Aún no se le ha hecho mucha justicia a los años 70’. Muchos todavía consideran esa década como un periodo perdido entre los espejismos del velascato y una inútil radicalización política que consumió la juventud de sus mejores cabezas. Una época incómoda de recordar para quienes fueron bienintencionados agitadores políticos y hoy han terminado de congresistas eternos, empresarios dolosos e intelectuales a sueldo de instituciones extranjeras. Sin embargo los años 70’ fueron, con mucho, una de las décadas más fructíferas y originales de nuestra historia. Fue la década donde surgió Feliciano Mejía.
Fue la Era de la Política por antonomasia, donde el marxismo se consolidó en buena parte de nuestra intelligentsia, con ristras de partidos y grupúsculos cada uno más radical que el otro. Cuando los universitarios dejaban las aulas para enrolarse en el trabajo de masas, activaban sindicatos y se pasaban semestres enteros en el campo. Fue la década de las tomas de tierras frente a una Reforma Agraria burocrática e insuficiente, de las invasiones barriales en las ciudades, de los cuadros de capacitación ideológica formados en China o en Cuba, de los eslóganes contundentes de cada semana, de las células clandestinas que se reunían bajo el toque de queda de la dictadura de Morales Bermúdez. Fue la década de los más gloriosos y masivos paros generales que realizaron los pueblos del Perú. La década donde surgió Feliciano Mejía.
• • • • •
:: PROBLEMA 1 ::
Enumera todo aquello en lo que, según el texto sobre los años 70, han terminado hoy quienes fueron bienintencionados agitadores políticos.

Registros almacenados
• • • • •
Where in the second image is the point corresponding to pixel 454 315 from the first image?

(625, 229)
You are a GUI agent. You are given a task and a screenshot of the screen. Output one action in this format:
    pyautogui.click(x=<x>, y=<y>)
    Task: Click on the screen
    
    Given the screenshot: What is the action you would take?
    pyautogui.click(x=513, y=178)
• • • • •
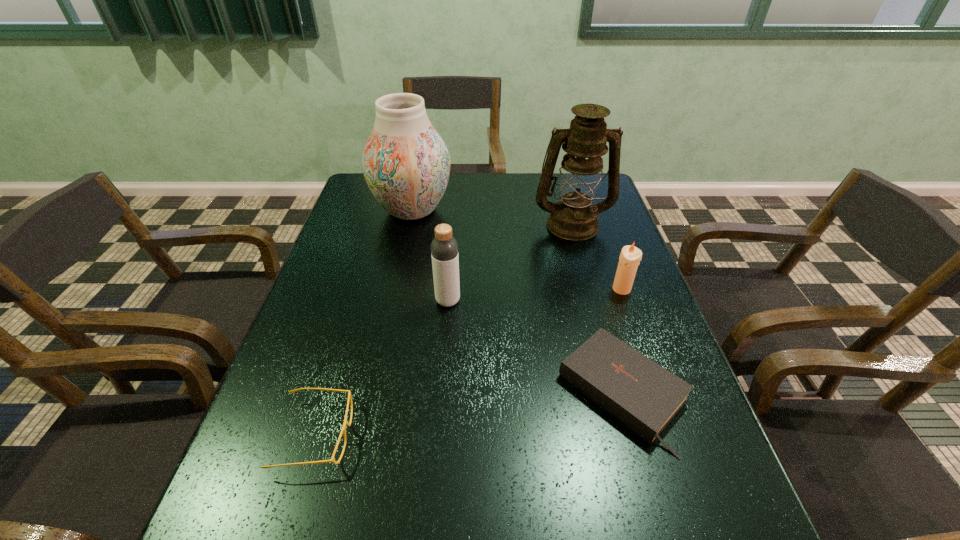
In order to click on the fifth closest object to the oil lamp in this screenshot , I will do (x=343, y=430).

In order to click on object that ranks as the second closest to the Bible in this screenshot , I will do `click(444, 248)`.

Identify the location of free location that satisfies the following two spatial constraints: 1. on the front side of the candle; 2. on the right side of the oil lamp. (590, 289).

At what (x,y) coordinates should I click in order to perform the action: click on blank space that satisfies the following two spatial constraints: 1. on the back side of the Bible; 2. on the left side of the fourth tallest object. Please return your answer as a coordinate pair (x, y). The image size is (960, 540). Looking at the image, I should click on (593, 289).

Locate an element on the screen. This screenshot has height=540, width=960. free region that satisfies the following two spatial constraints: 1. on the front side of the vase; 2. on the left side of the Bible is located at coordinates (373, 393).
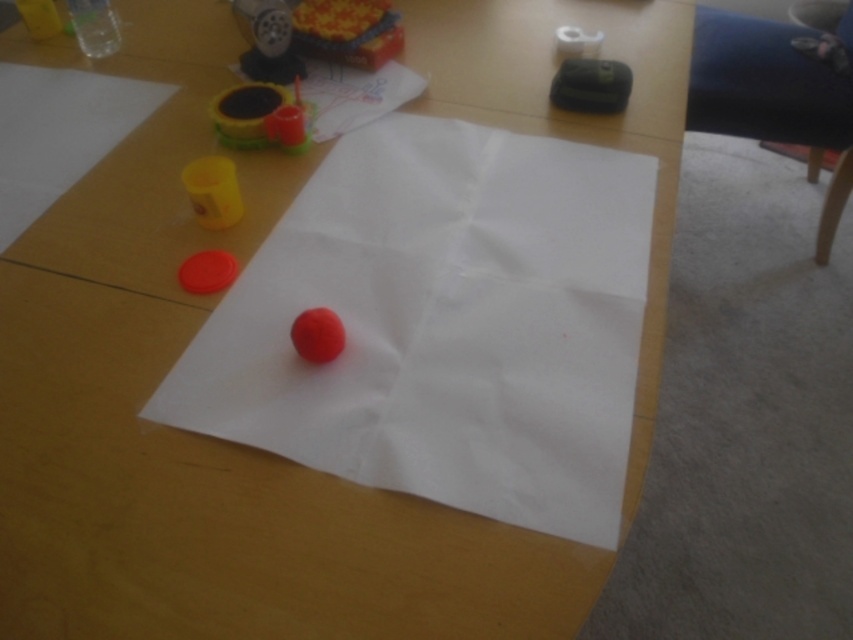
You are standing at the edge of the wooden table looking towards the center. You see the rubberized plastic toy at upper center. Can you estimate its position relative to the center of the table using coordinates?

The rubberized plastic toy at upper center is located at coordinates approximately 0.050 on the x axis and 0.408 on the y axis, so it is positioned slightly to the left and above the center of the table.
• • • • •
:: PROBLEMA 2 ::
Actualiza, por favor, los registros entre la línea que contiene "You are standing" y la que contiene "The rubberized plastic toy at upper center is", ambas incluidas, cambiando "rubberized plastic toy" por "rubber toy". Devuelve únicamente esas líneas.

:: RESULTADO 1 ::
- Congresistas eternos
- Empresarios dolosos
- Intelectuales a sueldo de instituciones extranjeras

:: RESULTADO 2 ::
You are standing at the edge of the wooden table looking towards the center. You see the rubber toy at upper center. Can you estimate its position relative to the center of the table using coordinates?

The rubber toy at upper center is located at coordinates approximately 0.050 on the x axis and 0.408 on the y axis, so it is positioned slightly to the left and above the center of the table.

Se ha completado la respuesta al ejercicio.